Violent crime, sexual offences and domestic abuse are all on the rise in Lancaster, according to a new report.
The Lancaster District Community Safety Partnership (CSP) said this reflected both the national and county-wide picture.
The report also revealed that incidents of anti-social behaviour have decreased by 8.8 per cent, from 7,395 to 6,743 incidents, despite an increase of 1.9 per cent across the whole of the county.
Incidents of serious injuries and deaths on our roads have also decreased over the past year.
In 2015/16, there were 2,712 reports of violence against the person recorded across the district, an increase of 18 per cent, or 413 more incidents than in 2014/15.
Reports of sexual offences are up 19.3 per cent, from 228 to 272 over the same period, and domestic abuse is up 14.4 per cent, from 880 to 1,007 recorded incidents.
The Lancaster District CSP – a collective of public, voluntary, community and private organisations who aim to make the district’s communities safer – said that some of the increase in violent crime is due to changes in recording practices, and generally reflected the national picture.
Sexual offences have increased across Lancashire by 31.5 per cent, and all 14 districts are showing an increase, although proportionally – Lancaster has had one of the smallest increases in the county. A report to Lancaster City Council’s overview and scrutiny committee said: “The number of sexual offences where the use of social media/mobile phones for the purpose of contacting the victim and requesting/sending of images has been increasing in recent years. Victims are usually under the age of 16.
“Domestic abuse has increased across Lancashire by 18.1 per cent. 87 of the 127 increase relates to domestic assaults, with 44 relating to harassment.”
Road safety figures showed that serious and slight injury to both adults and children had decreased between 2014 and 2015, although there had been one more fatality in 2015/16 than the year before, from four deaths in 2014/15 and five deaths in 2015/16.
Lancaster however had the highest number of road deaths and serious injuries across the county, which has been a trend over recent years, although the numbers have been reducing, the report said.
Reports of hate crime “remained similar” to the year before, according to the CSP report, however there had been 19 reported incidents since June.
In response to whether there has been any increases since the Brexit vote – the report said the number of offences have remained similar, with 35 hate crimes recorded, compared to 31 at the same time last year.
The ethnic breakdown of the victims however showed the majority of victims are White North European.

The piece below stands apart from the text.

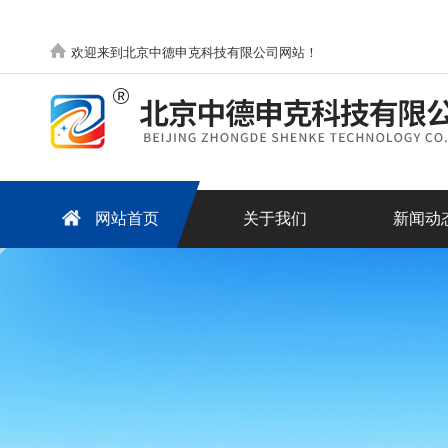
欢迎来到北京中德申克科技有限公司网站！
网站首页
关于我们
新闻动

The report said that none of the offences appear to contain language or statements which suggest they are linked to the vote. The monthly average currently stands at 7 offences per month.
Coun Brendan Hughes, Cabinet member with responsibility for community safety, said: “All organisations and agencies involved in the Lancaster District’s Community Safety Partnership take their role very seriously and as the report shows have been working together positively to look at the best ways in which we can keep local residents and visitors to the area safe.
“What we have seen however, is a significant reduction in the level of antisocial behaviour which makes up by far the greatest number of incidents.
“This is not in common with the rest of Lancashire and is very much attributable to the excellent examples of partnership working and support mechanisms we have put in place.”
Over the last 12 months, the Lancaster District CSP has commissioned, overseen and approved a Domestic Homicide Review (DHR) within the district.
The report is now awaiting approval with the Home Office Quality Assurance panel and will be seen in December 2016.
The Partnership has also approved £12,000 of funding for domestic abuse targeting projects, and £12,978 of funding for projects targeting other CSP priorities.
A total of £4,600 of CSP funding has also been allocated for hate crime and community cohesion projects.